I brought up the confusion thing because I think people have come to the opposite conclusion (sending to keys is totally fine) due to a lack of clarity about whether a route is cryptographic, network, or both.
kdenhartog
commented
4 years ago I agree that it makes sense at a routing layer to "send to DIDs". For me, I conflate "send to keys" because the sender has to be aware of which keys belong to the did I'm sending to (e.g. the cryptographic layer), at which point if I want to do some level of exclusion on a per device basis (which are represented as keys), then "send to a DID" seems like a conflation because we actually are "sending to keys" at that point. However, consideration of this thinking (excluding certain devices/keys in a did) would probably be useful to exclude initially. I think this granularity will absolutely be necessary in due time though to build "principle of least authority" in did documents.
On a side note, this discussion is definitely getting a bit tricky over github comments. I'd be in favor of trying to tease this out over a call because this is one of the major TBD issues in my mind that I still can't wrap my head around.
TelegramSam
commented
4 years ago We discussed this issue on Monday, 18 Feb 2020 in the DIDComm WG Call. Revised notes to follow on this issue.
TelegramSam
commented
4 years ago We explore Alice sending Bob a message. Bob has two listed DIDComm services:
[r1, r2][k1, k2, k3][r3][k4, k5]we ignore that alice may have routing steps on her own that she wants to add
TelegramSam
commented
2 years ago I believe this issue has been resolved, but not recorded in this issue.

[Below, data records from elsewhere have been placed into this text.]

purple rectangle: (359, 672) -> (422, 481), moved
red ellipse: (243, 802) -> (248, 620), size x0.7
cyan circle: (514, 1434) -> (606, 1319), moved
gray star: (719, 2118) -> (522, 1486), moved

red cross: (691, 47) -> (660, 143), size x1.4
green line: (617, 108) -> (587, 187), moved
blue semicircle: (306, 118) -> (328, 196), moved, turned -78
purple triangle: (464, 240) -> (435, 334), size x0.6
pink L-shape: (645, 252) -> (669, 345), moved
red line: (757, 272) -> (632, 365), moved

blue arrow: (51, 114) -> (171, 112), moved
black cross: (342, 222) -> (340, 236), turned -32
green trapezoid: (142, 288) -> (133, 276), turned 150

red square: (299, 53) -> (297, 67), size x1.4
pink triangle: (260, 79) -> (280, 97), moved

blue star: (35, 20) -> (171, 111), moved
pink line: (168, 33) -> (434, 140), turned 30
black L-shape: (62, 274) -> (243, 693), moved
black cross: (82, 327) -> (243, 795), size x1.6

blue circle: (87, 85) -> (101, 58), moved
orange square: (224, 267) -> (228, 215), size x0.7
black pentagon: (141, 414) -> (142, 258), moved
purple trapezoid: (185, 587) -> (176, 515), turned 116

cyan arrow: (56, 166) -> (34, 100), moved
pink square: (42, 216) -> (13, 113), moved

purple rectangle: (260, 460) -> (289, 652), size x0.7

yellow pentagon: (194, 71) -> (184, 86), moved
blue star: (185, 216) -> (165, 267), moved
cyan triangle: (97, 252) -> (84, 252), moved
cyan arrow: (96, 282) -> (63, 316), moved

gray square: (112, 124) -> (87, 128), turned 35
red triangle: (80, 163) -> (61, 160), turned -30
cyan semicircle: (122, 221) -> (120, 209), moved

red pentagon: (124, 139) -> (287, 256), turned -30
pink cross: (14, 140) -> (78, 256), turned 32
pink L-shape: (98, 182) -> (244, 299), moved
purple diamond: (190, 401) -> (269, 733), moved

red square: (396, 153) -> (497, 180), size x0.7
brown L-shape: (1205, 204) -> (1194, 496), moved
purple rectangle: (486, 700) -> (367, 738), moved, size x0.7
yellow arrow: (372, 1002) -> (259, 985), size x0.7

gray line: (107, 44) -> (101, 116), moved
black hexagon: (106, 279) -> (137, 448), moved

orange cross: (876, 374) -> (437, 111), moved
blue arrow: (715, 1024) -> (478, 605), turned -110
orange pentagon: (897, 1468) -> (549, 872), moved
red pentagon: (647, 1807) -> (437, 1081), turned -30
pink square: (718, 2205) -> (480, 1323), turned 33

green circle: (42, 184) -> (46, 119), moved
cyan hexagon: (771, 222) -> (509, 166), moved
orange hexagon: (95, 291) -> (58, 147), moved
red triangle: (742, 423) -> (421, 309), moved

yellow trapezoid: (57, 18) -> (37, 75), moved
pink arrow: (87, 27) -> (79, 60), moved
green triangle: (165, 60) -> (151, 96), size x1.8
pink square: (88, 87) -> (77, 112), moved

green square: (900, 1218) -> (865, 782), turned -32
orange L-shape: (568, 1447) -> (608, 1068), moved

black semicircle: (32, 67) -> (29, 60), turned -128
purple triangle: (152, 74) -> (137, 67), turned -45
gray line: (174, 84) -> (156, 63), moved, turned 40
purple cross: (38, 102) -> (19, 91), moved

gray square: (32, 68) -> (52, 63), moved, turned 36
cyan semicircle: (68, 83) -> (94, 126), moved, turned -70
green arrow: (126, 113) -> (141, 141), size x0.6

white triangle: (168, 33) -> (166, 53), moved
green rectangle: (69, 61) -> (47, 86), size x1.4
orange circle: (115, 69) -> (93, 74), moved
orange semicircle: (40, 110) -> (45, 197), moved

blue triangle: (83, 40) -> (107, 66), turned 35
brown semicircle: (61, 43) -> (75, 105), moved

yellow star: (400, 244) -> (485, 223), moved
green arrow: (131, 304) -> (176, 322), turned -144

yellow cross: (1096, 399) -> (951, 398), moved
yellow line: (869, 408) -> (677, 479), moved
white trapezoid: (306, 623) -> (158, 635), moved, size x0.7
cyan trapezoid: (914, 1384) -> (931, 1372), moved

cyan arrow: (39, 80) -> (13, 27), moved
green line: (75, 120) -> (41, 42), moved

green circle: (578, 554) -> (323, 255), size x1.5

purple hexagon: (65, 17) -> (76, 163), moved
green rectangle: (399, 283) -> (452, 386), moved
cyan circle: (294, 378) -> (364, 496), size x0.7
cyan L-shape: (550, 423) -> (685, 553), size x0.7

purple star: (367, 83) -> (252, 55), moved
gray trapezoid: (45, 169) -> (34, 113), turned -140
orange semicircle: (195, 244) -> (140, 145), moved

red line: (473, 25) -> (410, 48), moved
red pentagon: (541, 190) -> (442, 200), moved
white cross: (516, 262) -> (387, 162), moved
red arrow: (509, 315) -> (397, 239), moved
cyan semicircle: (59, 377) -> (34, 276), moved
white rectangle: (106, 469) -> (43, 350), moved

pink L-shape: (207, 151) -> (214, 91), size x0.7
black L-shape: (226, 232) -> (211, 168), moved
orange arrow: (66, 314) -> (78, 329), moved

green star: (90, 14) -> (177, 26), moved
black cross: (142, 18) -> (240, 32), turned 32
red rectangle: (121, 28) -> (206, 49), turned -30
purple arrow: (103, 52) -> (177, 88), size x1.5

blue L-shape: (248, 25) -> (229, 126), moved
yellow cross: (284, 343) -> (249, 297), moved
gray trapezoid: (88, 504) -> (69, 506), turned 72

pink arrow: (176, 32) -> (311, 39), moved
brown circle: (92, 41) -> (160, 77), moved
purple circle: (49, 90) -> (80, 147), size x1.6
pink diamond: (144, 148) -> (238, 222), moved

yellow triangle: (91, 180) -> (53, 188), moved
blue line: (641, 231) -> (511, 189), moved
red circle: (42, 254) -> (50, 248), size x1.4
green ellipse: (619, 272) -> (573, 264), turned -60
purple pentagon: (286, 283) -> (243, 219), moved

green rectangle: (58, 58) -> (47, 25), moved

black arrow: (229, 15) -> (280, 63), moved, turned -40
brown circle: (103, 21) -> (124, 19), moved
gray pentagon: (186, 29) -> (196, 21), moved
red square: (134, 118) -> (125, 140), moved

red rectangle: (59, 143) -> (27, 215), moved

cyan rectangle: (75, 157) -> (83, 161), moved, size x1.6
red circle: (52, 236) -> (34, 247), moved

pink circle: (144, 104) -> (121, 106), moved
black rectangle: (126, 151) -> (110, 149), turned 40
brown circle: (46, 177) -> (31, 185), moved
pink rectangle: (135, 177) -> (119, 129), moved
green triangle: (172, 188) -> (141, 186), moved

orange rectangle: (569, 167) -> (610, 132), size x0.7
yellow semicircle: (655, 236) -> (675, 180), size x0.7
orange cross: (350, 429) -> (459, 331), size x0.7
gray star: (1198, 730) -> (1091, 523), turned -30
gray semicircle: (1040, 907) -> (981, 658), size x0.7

We are using DIDs, not keys, for all relevant parts of this problem. The keys contained within the referenced DID Document are used for the relevant cryptography.
Peer DIDs (method 2) may be used when a key and endpoint needs to be communicated without recording it on a ledger.
I feel comfortable closing this issue.
TelegramSam
commented
2 years ago Closed after discussion in WG 20220110.
My mental model of sending messages has been that they come from a key, and inbound messages are sent to a key (or several) at an endpoint. In a situation where I have an agent on my laptop, phone, and tablet, (each with different keys and possibly endpoints), how should messaging be framed? Do all messages get sent to all keys at all endpoints?